• Task instructions
Arrange every line of the entries, from the start through the line containing "thật mà giữ thờ phượng vào ngày Sabát, tức là", as a Markdown table with the columns No. and Text. Number each row, and leave out any blank lines.

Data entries

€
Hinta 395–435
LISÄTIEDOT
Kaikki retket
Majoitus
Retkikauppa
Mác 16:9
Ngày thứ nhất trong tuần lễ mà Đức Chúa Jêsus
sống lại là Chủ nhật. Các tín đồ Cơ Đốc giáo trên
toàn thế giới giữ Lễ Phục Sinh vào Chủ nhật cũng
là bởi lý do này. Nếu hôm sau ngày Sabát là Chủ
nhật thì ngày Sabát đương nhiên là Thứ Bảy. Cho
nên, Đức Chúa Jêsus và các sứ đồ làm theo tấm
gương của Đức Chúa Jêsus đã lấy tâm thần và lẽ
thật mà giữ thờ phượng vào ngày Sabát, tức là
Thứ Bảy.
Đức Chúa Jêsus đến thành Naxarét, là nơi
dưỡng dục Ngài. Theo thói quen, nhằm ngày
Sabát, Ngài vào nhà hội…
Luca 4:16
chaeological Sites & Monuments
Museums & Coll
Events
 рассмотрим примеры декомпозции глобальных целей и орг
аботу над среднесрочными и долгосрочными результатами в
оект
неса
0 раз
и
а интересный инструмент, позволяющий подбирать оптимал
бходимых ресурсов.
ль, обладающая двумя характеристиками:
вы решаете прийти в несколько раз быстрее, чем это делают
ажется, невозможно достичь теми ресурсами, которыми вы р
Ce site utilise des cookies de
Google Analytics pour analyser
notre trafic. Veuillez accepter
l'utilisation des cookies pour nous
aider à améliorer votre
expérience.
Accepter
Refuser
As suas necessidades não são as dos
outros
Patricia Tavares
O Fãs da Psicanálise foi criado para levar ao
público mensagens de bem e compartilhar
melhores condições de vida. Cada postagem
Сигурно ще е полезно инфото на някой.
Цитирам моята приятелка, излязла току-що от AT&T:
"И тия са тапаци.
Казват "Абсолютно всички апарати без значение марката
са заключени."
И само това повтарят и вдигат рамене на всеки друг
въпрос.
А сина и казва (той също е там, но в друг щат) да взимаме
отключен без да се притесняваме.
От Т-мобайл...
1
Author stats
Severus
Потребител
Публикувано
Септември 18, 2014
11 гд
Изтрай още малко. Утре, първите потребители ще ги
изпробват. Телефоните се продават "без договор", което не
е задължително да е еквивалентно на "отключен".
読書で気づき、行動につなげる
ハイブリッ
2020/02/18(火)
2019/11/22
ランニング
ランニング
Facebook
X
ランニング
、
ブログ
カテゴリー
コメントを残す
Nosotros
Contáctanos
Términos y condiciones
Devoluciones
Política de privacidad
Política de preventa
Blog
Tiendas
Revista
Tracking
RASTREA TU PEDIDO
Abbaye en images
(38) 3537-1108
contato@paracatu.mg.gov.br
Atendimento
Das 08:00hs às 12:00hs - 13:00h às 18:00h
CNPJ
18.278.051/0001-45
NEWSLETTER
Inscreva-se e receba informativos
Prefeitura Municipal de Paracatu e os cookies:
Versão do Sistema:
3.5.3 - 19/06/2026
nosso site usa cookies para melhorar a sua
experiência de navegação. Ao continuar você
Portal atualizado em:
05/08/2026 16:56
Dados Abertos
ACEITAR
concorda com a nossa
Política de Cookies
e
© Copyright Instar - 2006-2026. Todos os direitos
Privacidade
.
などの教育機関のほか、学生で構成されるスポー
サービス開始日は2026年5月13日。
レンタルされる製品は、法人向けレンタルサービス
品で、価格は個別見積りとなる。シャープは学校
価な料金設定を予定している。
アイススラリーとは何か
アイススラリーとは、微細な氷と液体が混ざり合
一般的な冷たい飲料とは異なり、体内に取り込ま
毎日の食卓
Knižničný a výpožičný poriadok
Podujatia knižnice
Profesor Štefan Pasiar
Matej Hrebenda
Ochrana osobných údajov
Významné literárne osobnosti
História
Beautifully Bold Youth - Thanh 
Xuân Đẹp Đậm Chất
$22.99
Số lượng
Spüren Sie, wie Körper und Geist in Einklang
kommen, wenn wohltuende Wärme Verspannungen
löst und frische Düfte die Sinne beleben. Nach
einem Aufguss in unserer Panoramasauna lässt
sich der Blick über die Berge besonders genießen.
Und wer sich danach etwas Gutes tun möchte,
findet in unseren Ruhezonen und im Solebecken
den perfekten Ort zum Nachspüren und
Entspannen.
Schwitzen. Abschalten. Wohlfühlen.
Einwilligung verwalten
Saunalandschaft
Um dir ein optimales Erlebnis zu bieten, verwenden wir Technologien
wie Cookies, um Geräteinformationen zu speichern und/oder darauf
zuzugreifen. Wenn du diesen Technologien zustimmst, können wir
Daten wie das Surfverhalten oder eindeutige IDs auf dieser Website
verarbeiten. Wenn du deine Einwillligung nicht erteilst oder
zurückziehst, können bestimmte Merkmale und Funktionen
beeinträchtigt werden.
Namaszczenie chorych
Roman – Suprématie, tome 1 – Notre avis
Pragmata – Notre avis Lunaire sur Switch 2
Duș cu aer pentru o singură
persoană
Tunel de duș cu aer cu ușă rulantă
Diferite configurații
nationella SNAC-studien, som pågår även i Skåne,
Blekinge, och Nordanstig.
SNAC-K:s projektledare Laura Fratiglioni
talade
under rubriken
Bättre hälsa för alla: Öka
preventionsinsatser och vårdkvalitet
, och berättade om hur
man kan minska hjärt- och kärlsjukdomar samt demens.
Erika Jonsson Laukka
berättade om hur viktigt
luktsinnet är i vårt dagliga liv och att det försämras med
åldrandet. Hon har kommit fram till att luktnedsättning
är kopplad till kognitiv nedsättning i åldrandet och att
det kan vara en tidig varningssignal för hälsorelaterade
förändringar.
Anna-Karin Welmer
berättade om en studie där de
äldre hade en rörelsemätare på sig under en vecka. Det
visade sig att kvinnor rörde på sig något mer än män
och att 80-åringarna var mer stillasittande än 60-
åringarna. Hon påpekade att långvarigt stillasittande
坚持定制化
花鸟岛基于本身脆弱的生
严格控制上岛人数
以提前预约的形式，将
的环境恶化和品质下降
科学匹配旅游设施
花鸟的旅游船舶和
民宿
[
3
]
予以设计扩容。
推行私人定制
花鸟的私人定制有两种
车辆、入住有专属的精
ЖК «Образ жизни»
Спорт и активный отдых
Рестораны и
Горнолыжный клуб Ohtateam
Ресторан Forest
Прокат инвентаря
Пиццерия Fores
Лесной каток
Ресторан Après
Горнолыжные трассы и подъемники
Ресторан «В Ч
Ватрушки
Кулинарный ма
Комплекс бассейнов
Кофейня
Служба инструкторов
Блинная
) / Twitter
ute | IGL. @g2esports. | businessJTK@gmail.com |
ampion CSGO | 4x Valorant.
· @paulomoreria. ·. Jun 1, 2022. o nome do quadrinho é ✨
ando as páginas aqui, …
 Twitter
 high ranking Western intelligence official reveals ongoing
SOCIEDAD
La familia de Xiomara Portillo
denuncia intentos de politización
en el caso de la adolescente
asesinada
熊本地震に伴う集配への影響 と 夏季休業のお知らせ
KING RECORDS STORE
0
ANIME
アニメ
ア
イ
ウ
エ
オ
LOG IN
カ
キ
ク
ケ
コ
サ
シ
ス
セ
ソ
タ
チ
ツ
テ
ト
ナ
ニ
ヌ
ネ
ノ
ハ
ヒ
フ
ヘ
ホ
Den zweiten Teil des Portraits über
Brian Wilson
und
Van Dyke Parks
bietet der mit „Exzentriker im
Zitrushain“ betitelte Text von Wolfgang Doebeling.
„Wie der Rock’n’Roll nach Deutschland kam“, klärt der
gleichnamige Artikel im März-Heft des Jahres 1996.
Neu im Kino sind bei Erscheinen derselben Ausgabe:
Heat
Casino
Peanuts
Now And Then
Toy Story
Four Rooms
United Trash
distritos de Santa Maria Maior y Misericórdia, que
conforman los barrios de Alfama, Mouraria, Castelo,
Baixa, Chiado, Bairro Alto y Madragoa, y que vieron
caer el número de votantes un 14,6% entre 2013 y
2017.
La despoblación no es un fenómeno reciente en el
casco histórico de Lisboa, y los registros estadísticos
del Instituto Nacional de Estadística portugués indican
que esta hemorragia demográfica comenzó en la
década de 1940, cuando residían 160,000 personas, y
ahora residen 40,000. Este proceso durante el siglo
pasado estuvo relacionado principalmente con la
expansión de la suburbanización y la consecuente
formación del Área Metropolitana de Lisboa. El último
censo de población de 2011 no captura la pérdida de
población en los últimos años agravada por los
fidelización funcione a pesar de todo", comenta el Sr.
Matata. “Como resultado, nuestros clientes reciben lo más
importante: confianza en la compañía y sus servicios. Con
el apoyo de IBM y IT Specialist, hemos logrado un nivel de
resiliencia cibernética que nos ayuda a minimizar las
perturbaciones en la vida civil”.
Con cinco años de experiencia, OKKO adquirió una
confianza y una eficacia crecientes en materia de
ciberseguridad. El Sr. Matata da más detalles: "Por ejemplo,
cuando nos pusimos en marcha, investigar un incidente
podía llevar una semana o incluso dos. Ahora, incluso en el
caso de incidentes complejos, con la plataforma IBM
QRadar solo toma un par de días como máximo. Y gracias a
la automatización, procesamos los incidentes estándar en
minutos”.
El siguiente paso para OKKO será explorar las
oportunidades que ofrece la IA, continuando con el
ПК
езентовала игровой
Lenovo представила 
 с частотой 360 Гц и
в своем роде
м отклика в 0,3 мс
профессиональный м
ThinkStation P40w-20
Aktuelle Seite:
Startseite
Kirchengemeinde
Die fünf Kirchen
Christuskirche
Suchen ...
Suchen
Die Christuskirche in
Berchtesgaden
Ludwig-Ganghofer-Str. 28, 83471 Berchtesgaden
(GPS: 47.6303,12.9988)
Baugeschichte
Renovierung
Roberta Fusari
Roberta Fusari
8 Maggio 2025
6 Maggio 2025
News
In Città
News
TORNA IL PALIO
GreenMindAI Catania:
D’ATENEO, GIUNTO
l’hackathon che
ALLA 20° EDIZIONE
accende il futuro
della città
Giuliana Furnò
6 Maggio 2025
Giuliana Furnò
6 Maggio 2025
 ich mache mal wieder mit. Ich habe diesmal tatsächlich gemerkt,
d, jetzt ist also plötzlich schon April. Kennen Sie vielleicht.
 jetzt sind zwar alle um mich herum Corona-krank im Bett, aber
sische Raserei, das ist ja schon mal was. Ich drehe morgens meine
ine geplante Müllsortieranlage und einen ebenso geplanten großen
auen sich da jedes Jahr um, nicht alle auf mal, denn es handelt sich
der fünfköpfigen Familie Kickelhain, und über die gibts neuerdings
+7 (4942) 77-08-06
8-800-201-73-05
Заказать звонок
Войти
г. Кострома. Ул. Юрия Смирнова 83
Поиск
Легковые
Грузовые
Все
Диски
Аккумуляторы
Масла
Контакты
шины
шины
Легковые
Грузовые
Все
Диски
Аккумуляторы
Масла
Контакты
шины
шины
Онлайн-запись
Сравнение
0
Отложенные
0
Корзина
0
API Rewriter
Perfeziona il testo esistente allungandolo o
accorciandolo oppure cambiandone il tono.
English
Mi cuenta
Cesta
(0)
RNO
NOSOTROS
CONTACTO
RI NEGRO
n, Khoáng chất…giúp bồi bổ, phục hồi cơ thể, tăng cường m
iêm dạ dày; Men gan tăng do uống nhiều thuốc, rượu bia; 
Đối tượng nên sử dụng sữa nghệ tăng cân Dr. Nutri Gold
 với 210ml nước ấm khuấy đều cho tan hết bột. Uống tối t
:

• Task output
| No. | Text |
|---|---|
| 1 | € |
| 2 | Hinta 395–435 |
| 3 | LISÄTIEDOT |
| 4 | Kaikki retket |
| 5 | Majoitus |
| 6 | Retkikauppa |
| 7 | Mác 16:9 |
| 8 | Ngày thứ nhất trong tuần lễ mà Đức Chúa Jêsus |
| 9 | sống lại là Chủ nhật. Các tín đồ Cơ Đốc giáo trên |
| 10 | toàn thế giới giữ Lễ Phục Sinh vào Chủ nhật cũng |
| 11 | là bởi lý do này. Nếu hôm sau ngày Sabát là Chủ |
| 12 | nhật thì ngày Sabát đương nhiên là Thứ Bảy. Cho |
| 13 | nên, Đức Chúa Jêsus và các sứ đồ làm theo tấm |
| 14 | gương của Đức Chúa Jêsus đã lấy tâm thần và lẽ |
| 15 | thật mà giữ thờ phượng vào ngày Sabát, tức là |